MURRAY — Officials with one local bank say they are seeing the benefits of the second round of federal payroll protection loans to assist small business owners struggling because of the COVID-19 pandemic and are trying to circulate the word.
Tim Stark, who is vice president of marketing at The Murray Bank, said that since the second round of the mall Business Administration’s Paycheck Protection Program began in January, bank personnel have noticed a significant increase in traffic.
“In the last round, we totaled close to 300 applications. This time, we’re already up to 450,” Stark said.
‘That’s only in like three weeks,” said the bank’s Vice President of Compliance Eleshia Brandon. “The last time, it over a period of about eight weeks or so. It was quite a long period of time. This time, we’ve already far exceeded that number in only a few weeks. We expected to be busy, but not this busy.
“I’m also part of an emerging leaders bankers group and everyone in my group that I talk to is experiencing the same level of intensity.”
Brandon said the most eye-opening part of the second round, so far, is the number of people who do not believe they qualify for help from this program.
“And we fear that a lot of people who don’t think they’re going to qualify probably do, so that’s one thing we really want to get out there,” Stark said.
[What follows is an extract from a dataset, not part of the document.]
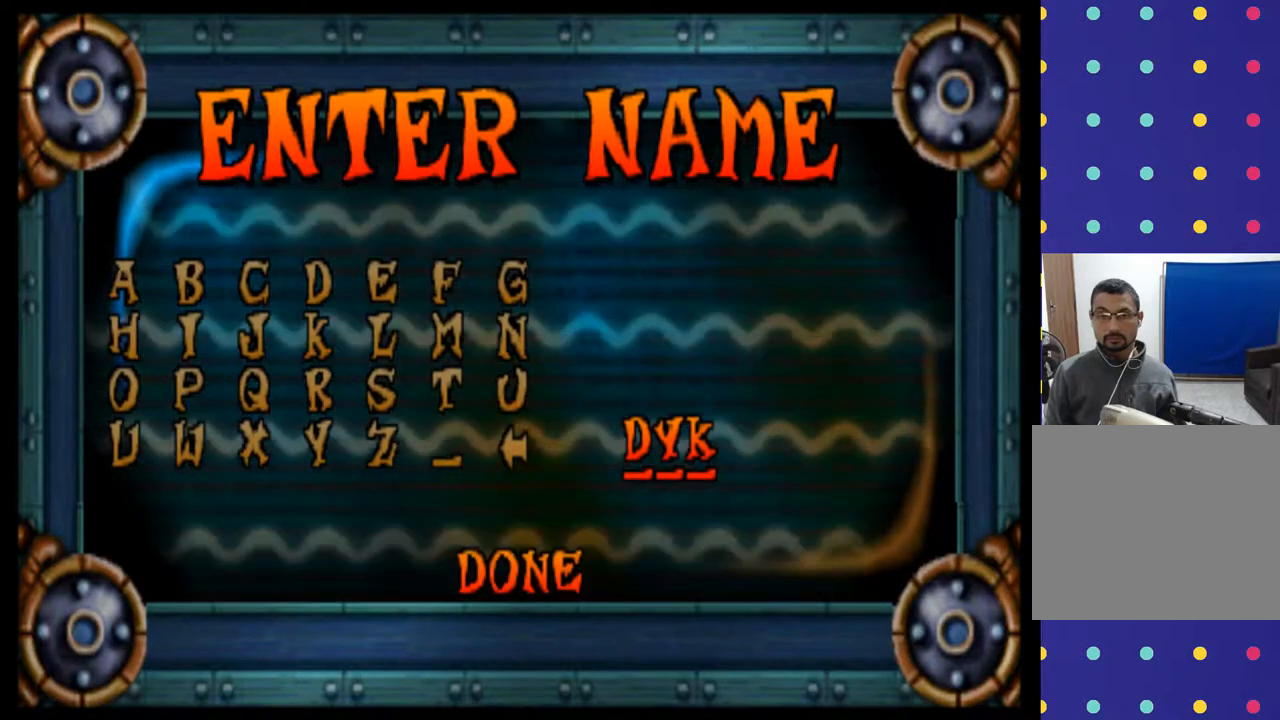
{"buttons": [], "left_stick": "center", "events": [[133, "DPAD_LEFT", "up"], [133, "left_stick", "center"]]}
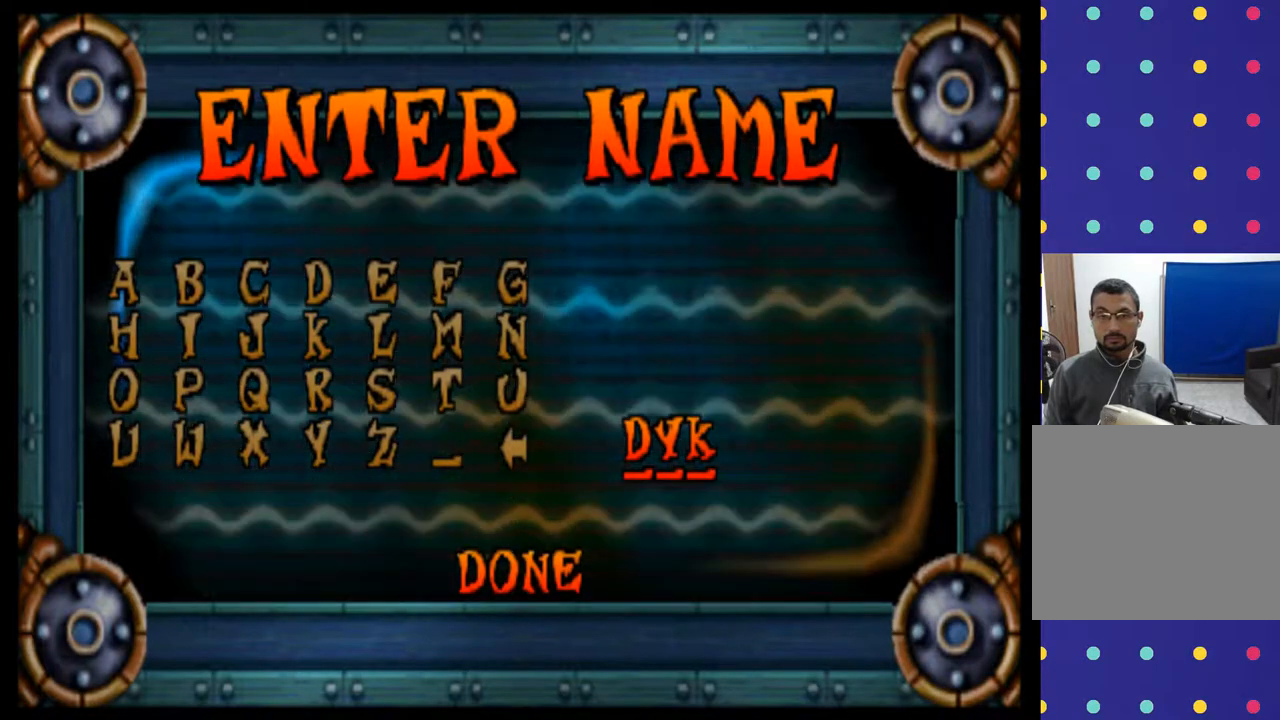
{"buttons": [], "left_stick": "center", "events": []}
“And so far, we’ve produced about $13 million for these people,” Brandon said, emphasizing that one of the groups benefitting most from this is farmers. “We’ve done a little bit of pro-active work in calling our customers, but there are a lot of farmers, particularly, that don’t have a need to borrow money, so they don’t have a loan officer to call them and say, ‘Hey! Do you know you may qualify for this?’
“The people we’re talking to are also getting approved and the majority of those who do come in and talk to us, we’re getting them approved in only a couple of days or so. The thing with farmers is they usually get left out of these kinds of things.”
This also applies to small business owners who either work for themselves without any employees or who have a very small number of employees.
“So if you have a mowing business or wash cars or are a beautician, those folks qualify,” she said, adding that there is even more incentive to apply during the second round because of a very important change. “This time, the rules are allowing (business owners/farmers) to use gross income (when they submit their amount of money lost from the pandemic) instead of net income. That’s opened a huge window that was not in the first round of funding.
“Gross income is the amount you make without taxes having been taken out and the net is what you actually bring home. This time, it doesn’t matter what your bottom line turns out to be. This covers payroll but it also covers business owners’ compensation.”
Stark said a requirement for the PPP loan is to show a net loss from 2019 to 2020 during one quarter.
“And a lot of our local CPAs can pull that up really quickly. They can say, ‘Oh yeah, in 2019, you made $10,000 and, in 2020, during that same quarter, you made $8,000, so you are eligible for the PPP,” Stark said, adding that this also applies to business owners who sought PPP relief during the first round, starting in April 2020. “And I think our local CPAs are working as hard as we are to make sure their customers are taken care of as well. They know how important this is.”
Brandon said TMB has been dealing with both their customers and non-customers during the second PPP round.
The SBA says on its website that “all businesses that were in operation on Feb. 15, 2020 – including sole proprietorships, self–employed individuals, and independent contractors – with 300 or fewer employees, have not received a grant under section 24 of the Economic Aid to Hard-Hit Small Businesses, Nonprofits, and Venues Act, have used or will use the full amount of their first PPP loan and can demonstrate a 25% reduction in gross receipts from any of the four quarters of 2020 compared to the same quarter in 2019 can apply for a second PPP loan.”
The SBA said PPA loans carry these conditions:
• Fixed interest rate of 1.00%
• Can elect a 8 or 24 week covered period after origination until March 31, 2021
• Payment deferral:
• No payments until the SBA pays the lender for the forgiven portion
• No payments for the first 10 months after the covered period if the borrower fails to apply for forgiveness by the end of that time period
• 5-year term repayment loans made on or after June 5, 2020
• Loan forgiveness of up to 100% of the principal amount.
Application is available by going online at www.sba.gov or through a lender, such as a bank. Stark said, though, that not every bank is involved with handling PPP cases.